### Work required:
As you look over the data below, please find each line where the word "dépend" appears, then copy it.
[[ Extracted entries open ]]
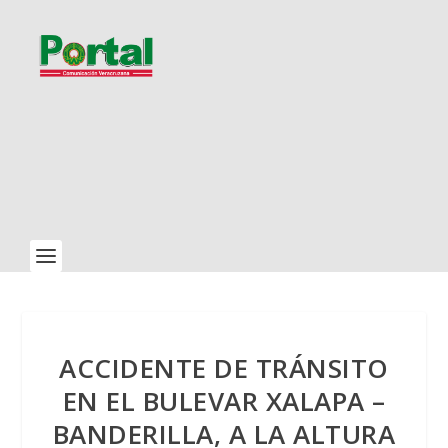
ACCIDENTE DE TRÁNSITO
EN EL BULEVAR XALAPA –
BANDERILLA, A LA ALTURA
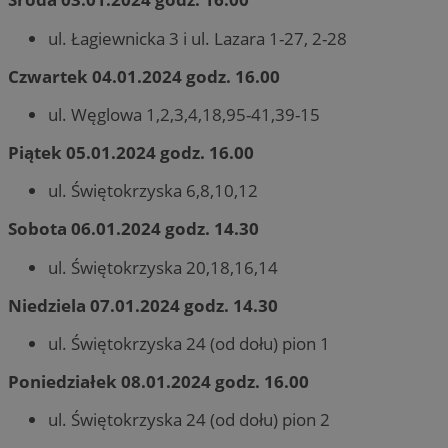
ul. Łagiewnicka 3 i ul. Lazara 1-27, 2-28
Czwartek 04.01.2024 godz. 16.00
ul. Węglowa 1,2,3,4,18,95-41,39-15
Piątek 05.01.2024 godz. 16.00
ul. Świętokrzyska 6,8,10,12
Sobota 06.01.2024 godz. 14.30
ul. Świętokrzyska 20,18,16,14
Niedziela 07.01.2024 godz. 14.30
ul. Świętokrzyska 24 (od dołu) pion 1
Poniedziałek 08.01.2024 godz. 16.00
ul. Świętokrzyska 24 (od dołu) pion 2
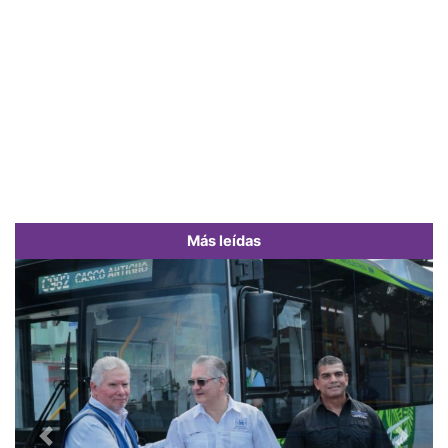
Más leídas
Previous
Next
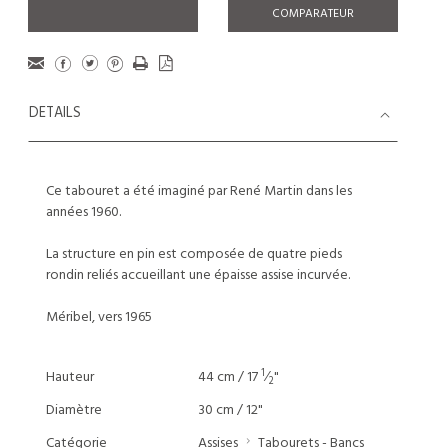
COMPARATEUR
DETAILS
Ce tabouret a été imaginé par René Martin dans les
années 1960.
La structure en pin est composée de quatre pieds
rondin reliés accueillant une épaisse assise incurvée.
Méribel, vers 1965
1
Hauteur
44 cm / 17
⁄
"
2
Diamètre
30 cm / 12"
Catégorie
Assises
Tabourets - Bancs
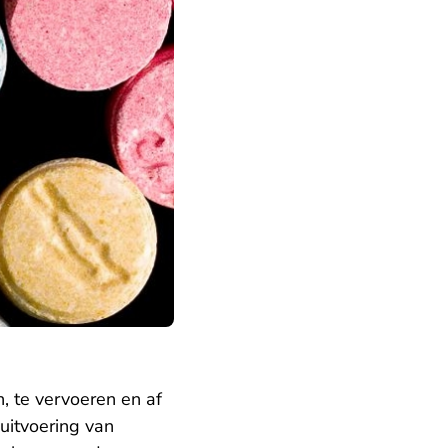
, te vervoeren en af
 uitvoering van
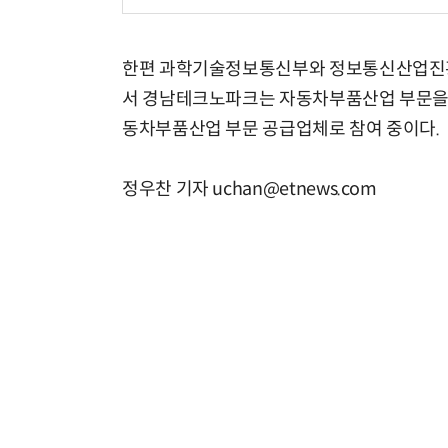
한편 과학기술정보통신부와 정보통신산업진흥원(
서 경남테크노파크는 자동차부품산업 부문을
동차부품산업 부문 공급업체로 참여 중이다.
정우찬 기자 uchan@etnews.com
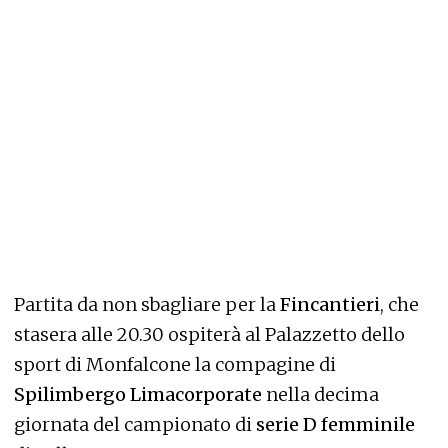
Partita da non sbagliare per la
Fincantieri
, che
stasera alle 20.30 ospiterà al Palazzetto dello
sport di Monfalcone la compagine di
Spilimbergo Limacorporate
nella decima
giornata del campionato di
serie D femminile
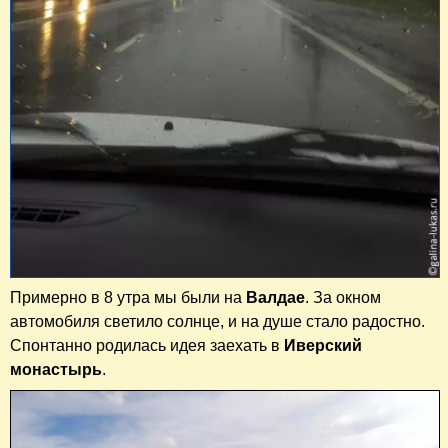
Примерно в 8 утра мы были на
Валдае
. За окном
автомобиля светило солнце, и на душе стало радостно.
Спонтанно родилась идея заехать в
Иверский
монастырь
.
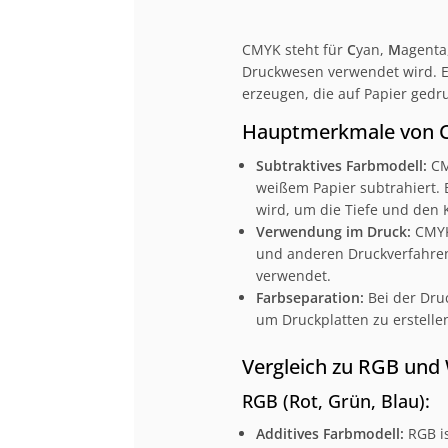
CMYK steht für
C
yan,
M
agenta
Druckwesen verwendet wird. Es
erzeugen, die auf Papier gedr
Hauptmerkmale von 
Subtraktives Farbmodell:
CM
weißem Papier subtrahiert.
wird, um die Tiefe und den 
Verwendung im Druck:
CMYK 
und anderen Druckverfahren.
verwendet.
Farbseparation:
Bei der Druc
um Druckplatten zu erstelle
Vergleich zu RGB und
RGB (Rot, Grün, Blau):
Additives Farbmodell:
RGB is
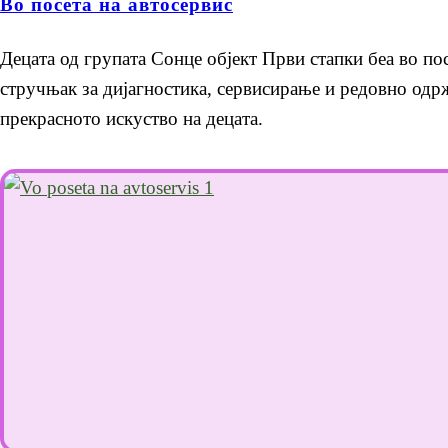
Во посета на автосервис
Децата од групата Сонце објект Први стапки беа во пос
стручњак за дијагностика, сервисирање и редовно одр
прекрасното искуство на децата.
[[ Extracted entries closed ]]
[[ Extracted entries open ]]
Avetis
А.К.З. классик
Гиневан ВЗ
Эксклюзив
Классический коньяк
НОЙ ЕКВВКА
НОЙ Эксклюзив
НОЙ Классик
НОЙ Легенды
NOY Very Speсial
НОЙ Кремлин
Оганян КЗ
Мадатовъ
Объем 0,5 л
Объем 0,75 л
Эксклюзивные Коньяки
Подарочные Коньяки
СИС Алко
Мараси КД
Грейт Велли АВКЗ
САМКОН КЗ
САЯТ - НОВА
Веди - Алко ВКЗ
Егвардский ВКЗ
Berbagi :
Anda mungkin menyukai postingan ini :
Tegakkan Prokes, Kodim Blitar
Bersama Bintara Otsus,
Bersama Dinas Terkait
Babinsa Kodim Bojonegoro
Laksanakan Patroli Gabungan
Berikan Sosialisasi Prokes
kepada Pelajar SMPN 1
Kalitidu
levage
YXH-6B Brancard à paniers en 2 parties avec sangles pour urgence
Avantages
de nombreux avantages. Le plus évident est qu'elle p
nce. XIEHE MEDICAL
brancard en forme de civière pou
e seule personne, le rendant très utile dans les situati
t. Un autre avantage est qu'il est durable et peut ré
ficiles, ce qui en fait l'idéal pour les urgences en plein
[[ Extracted entries closed ]]
[[ Extracted entries open ]]
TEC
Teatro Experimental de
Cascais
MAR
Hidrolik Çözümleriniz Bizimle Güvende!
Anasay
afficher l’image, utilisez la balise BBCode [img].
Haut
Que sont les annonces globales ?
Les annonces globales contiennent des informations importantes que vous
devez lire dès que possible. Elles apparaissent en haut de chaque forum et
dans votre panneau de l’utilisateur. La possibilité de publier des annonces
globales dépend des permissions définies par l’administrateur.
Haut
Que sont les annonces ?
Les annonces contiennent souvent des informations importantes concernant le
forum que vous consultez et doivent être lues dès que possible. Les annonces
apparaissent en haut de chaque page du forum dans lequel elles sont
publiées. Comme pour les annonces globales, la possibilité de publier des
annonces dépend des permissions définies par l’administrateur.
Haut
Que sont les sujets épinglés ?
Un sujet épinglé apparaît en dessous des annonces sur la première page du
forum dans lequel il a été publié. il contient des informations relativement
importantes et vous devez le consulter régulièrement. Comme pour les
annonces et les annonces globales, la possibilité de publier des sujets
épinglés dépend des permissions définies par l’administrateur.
[[ Extracted entries closed ]]
### Solution below:
globales dépend des permissions définies par l’administrateur.
annonces dépend des permissions définies par l’administrateur.
épinglés dépend des permissions définies par l’administrateur.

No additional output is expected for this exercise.